Are you talking about coin-specific wallets?

Can you expand those questions, the first one I don’t understand - in what situation?

The second one - well yes, but I think the same scheme could be expanded to allow all coins issued under the same protocol to be handled by a single App that can create and issue coins, and a single wallet that can hold and transfer ownership of all coins created by the App.

Edit: maybe this was not clear: I’m suggesting an individual SD corresponds to a single coin. Not a ledger system. So similar to Safecoin in many respects.
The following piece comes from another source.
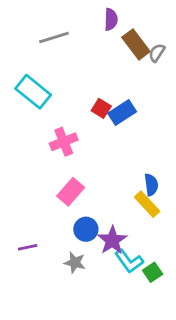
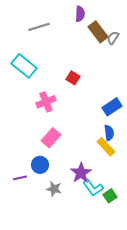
blue rectangle: (122, 113) -> (112, 107), moved
blue circle: (86, 229) -> (40, 165), moved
I mean, would you have to use wallet/app released by the token issuer, or could any wallet display those tokens?
I’m asking because if only apps released by the issuer can display this token, then it wouldn’t necessarily be transparent what is being looked up and shown in the GUI.

(I see from your second response now what you meant).

I can’t say for certain, but my belief is no. What’s needed is to define a protocol that allows this, then anyone can write an App that creates and issues tokens, and anyone can write a wallet that understands them. I can’t see a reason why this would require centralised control, which is what you are wondering about.

If it’s available on the protocol level, then obviously that’s the case.
In the meantime someone could potentially create a proprietary app, that’s what I meant to say.

What use would that be?

I mention it just as a possibility.

Maybe an app owner could use it for the purpose or voting or other, although users would have to trust him or her.